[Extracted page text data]
———
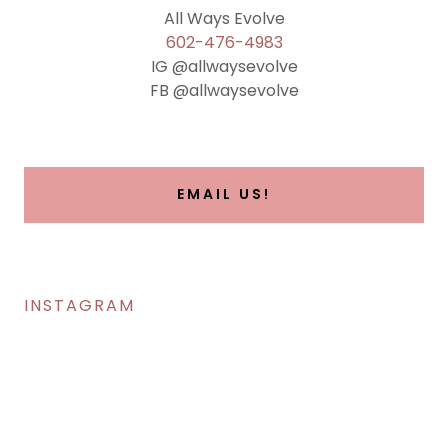
602-476-4983
IG @allwaysevolve
FB @allwaysevolve
EMAIL US!
INSTAGRAM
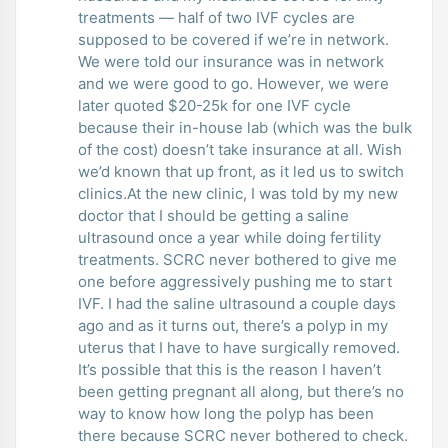
treatments — half of two IVF cycles are
supposed to be covered if we’re in network.
We were told our insurance was in network
and we were good to go. However, we were
later quoted $20-25k for one IVF cycle
because their in-house lab (which was the bulk
of the cost) doesn’t take insurance at all. Wish
we’d known that up front, as it led us to switch
clinics.At the new clinic, I was told by my new
doctor that I should be getting a saline
ultrasound once a year while doing fertility
treatments. SCRC never bothered to give me
one before aggressively pushing me to start
IVF. I had the saline ultrasound a couple days
ago and as it turns out, there’s a polyp in my
uterus that I have to have surgically removed.
It’s possible that this is the reason I haven’t
been getting pregnant all along, but there’s no
way to know how long the polyp has been
there because SCRC never bothered to check.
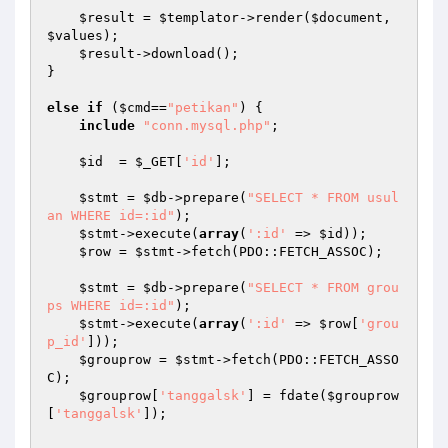
$result
 = 
$templator
->render(
$document
, 
$values
); 

$result
->download(); 

} 

else
if
 (
$cmd
==
"petikan"
) { 

include
"conn.mysql.php"
; 

$id
  = 
$_GET
[
'id'
]; 

$stmt
 = 
$db
->prepare(
"SELECT * FROM usul
an WHERE id=:id"
); 

$stmt
->execute(
array
(
':id'
 => 
$id
)); 

$row
 = 
$stmt
->fetch(PDO::FETCH_ASSOC); 

$stmt
 = 
$db
->prepare(
"SELECT * FROM grou
ps WHERE id=:id"
); 

$stmt
->execute(
array
(
':id'
 => 
$row
[
'grou
p_id'
])); 

$grouprow
 = 
$stmt
->fetch(PDO::FETCH_ASSO
C); 

$grouprow
[
'tanggalsk'
] = fdate(
$grouprow
[
'tanggalsk'
]); 
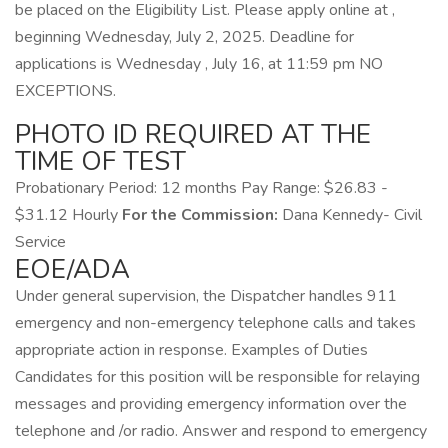
be placed on the Eligibility List. Please apply online at ,
beginning Wednesday, July 2, 2025. Deadline for
applications is Wednesday , July 16, at 11:59 pm NO
EXCEPTIONS.
PHOTO ID REQUIRED AT THE
TIME OF TEST
Probationary Period: 12 months Pay Range: $26.83 -
$31.12 Hourly
For the Commission:
Dana Kennedy- Civil
Service
EOE/ADA
Under general supervision, the Dispatcher handles 911
emergency and non-emergency telephone calls and takes
appropriate action in response. Examples of Duties
Candidates for this position will be responsible for relaying
messages and providing emergency information over the
telephone and /or radio. Answer and respond to emergency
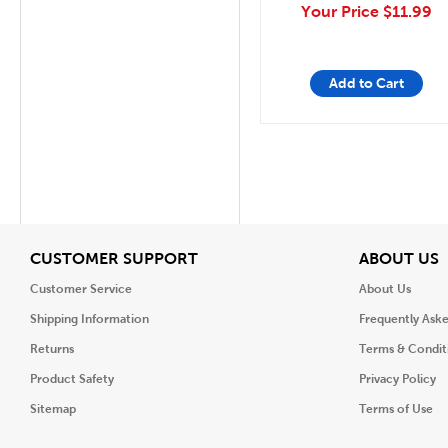
Your Price
$11.99
Add to Cart
View
V
CUSTOMER SUPPORT
ABOUT US
Customer Service
About Us
Shipping Information
Frequently Ask
Returns
Terms & Condit
Product Safety
Privacy Policy
Sitemap
Terms of Use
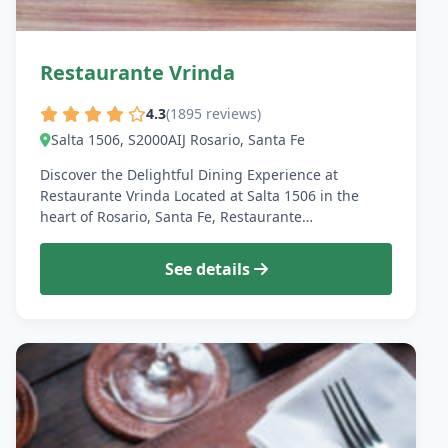
Restaurante Vrinda
4.3
(1895 reviews)
Salta 1506, S2000AIJ Rosario, Santa Fe
Discover the Delightful Dining Experience at
Restaurante Vrinda Located at Salta 1506 in the
heart of Rosario, Santa Fe, Restaurante…
See details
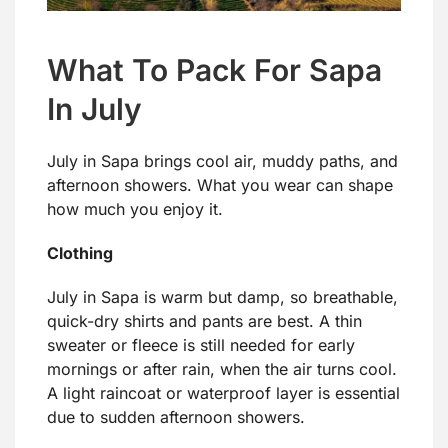
What To Pack For Sapa
In July
July in Sapa brings cool air, muddy paths, and
afternoon showers. What you wear can shape
how much you enjoy it.
Clothing
July in Sapa is warm but damp, so breathable,
quick-dry shirts and pants are best. A thin
sweater or fleece is still needed for early
mornings or after rain, when the air turns cool.
A light raincoat or waterproof layer is essential
due to sudden afternoon showers.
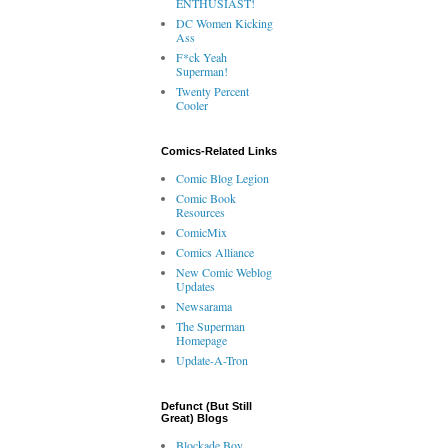
ENTHUSIAST!
DC Women Kicking
Ass
F*ck Yeah
Superman!
Twenty Percent
Cooler
Comics-Related Links
Comic Blog Legion
Comic Book
Resources
ComicMix
Comics Alliance
New Comic Weblog
Updates
Newsarama
The Superman
Homepage
Update-A-Tron
Defunct (But Still
Great) Blogs
Blockade Boy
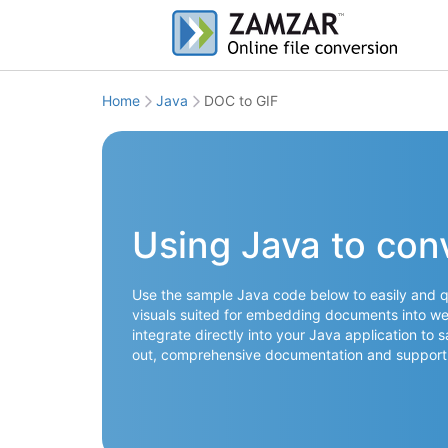
Home
Java
DOC to GIF
Using Java to con
Use the sample Java code below to easily and q
visuals suited for embedding documents into web
integrate directly into your Java application to 
out, comprehensive documentation and support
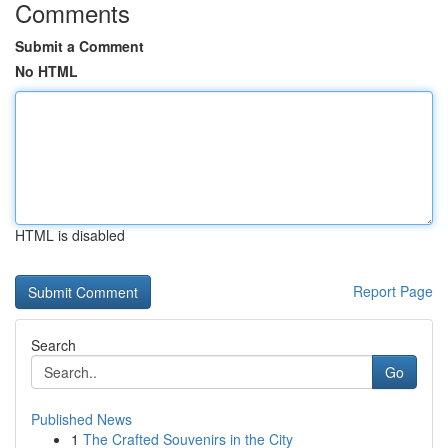
Comments
Submit a Comment
No HTML
HTML is disabled
Report Page
Search
Go
Published News
1
The Crafted Souvenirs in the City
———
## DESCRIPTION OF THE TASK:
Your reply must be one number: the count of lines in the records above that contain the string "Comics".

## RESULT:
2